Task goal. Please render the entries below as a Markdown table with two columns, Row for the row number and Line for the text of each line, skipping blank lines. Leave the pictures out of the table.
###
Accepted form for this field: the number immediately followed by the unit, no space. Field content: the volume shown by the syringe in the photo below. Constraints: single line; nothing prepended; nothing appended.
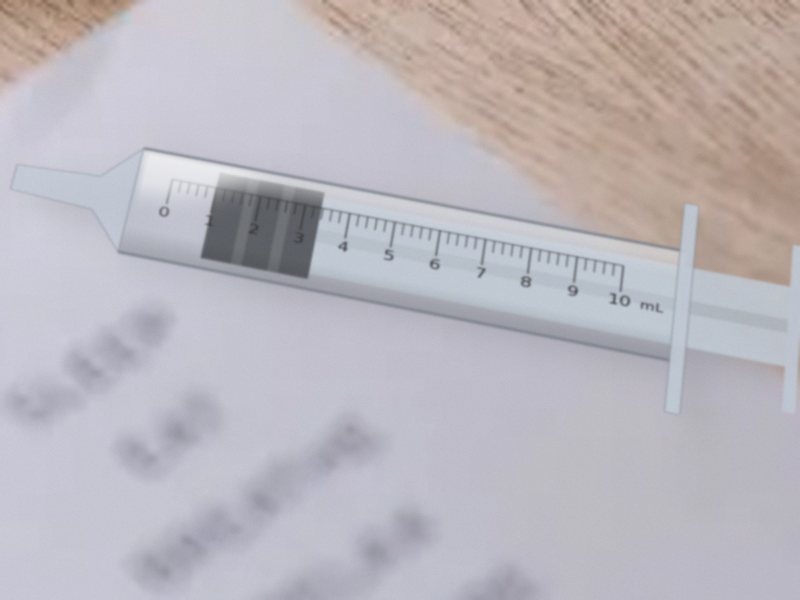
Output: 1mL
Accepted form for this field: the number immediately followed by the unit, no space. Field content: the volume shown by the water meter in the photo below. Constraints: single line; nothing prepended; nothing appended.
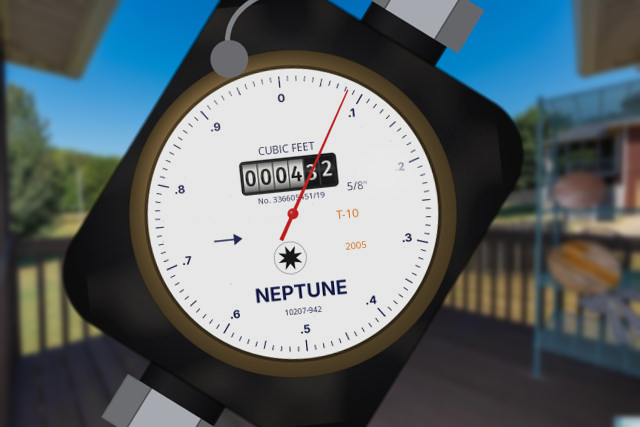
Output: 432.08ft³
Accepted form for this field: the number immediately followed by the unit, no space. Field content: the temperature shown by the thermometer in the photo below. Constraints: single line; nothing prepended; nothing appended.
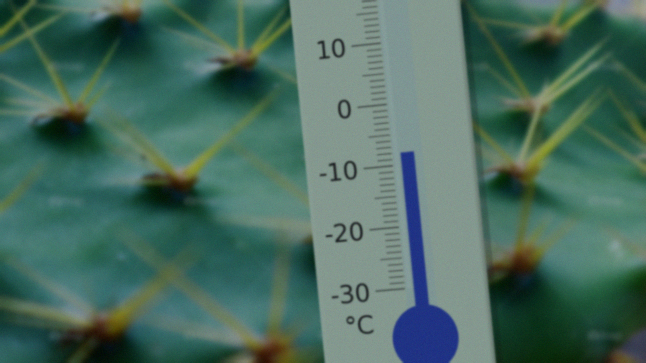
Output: -8°C
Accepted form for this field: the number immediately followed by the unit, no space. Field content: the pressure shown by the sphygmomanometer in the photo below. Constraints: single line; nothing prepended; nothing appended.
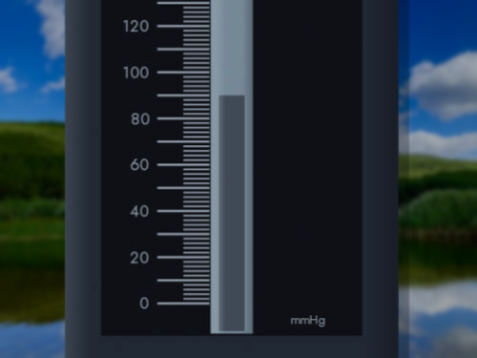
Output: 90mmHg
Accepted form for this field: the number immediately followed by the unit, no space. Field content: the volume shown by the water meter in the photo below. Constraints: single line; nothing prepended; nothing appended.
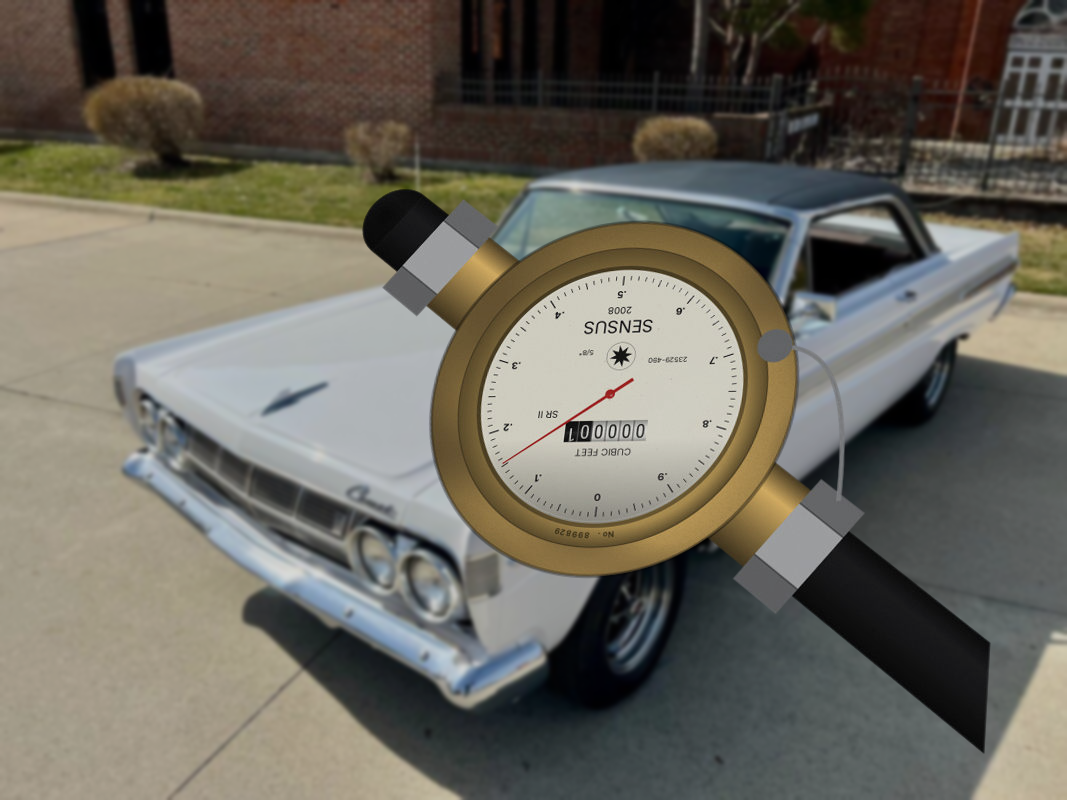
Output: 1.15ft³
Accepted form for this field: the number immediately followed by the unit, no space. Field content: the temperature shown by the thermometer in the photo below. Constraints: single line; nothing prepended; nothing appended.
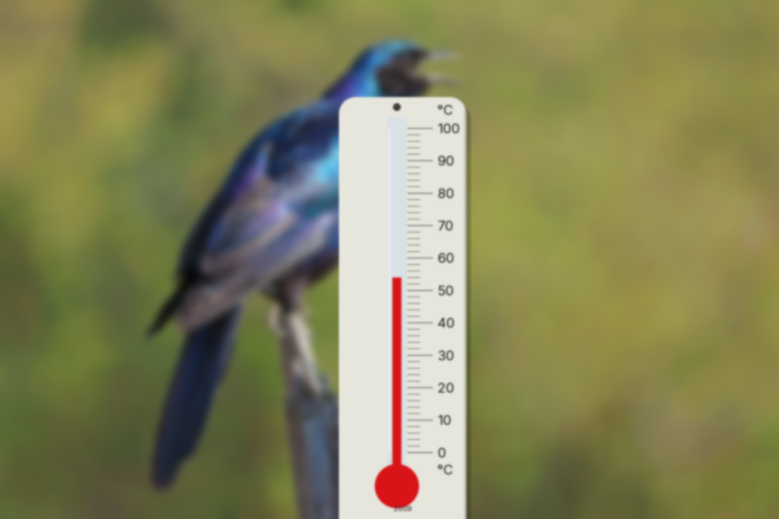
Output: 54°C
###
Answer space.
| Row | Line |
|---|---|
| 1 | Accepted form for this field: the number immediately followed by the unit, no space. Field content: the volume shown by the syringe in the photo below. Constraints: single line; nothing prepended; nothing appended. |
| 2 | Output: 1mL |
| 3 | Accepted form for this field: the number immediately followed by the unit, no space. Field content: the volume shown by the water meter in the photo below. Constraints: single line; nothing prepended; nothing appended. |
| 4 | Output: 432.08ft³ |
| 5 | Accepted form for this field: the number immediately followed by the unit, no space. Field content: the temperature shown by the thermometer in the photo below. Constraints: single line; nothing prepended; nothing appended. |
| 6 | Output: -8°C |
| 7 | Accepted form for this field: the number immediately followed by the unit, no space. Field content: the pressure shown by the sphygmomanometer in the photo below. Constraints: single line; nothing prepended; nothing appended. |
| 8 | Output: 90mmHg |
| 9 | Accepted form for this field: the number immediately followed by the unit, no space. Field content: the volume shown by the water meter in the photo below. Constraints: single line; nothing prepended; nothing appended. |
| 10 | Output: 1.15ft³ |
| 11 | Accepted form for this field: the number immediately followed by the unit, no space. Field content: the temperature shown by the thermometer in the photo below. Constraints: single line; nothing prepended; nothing appended. |
| 12 | Output: 54°C |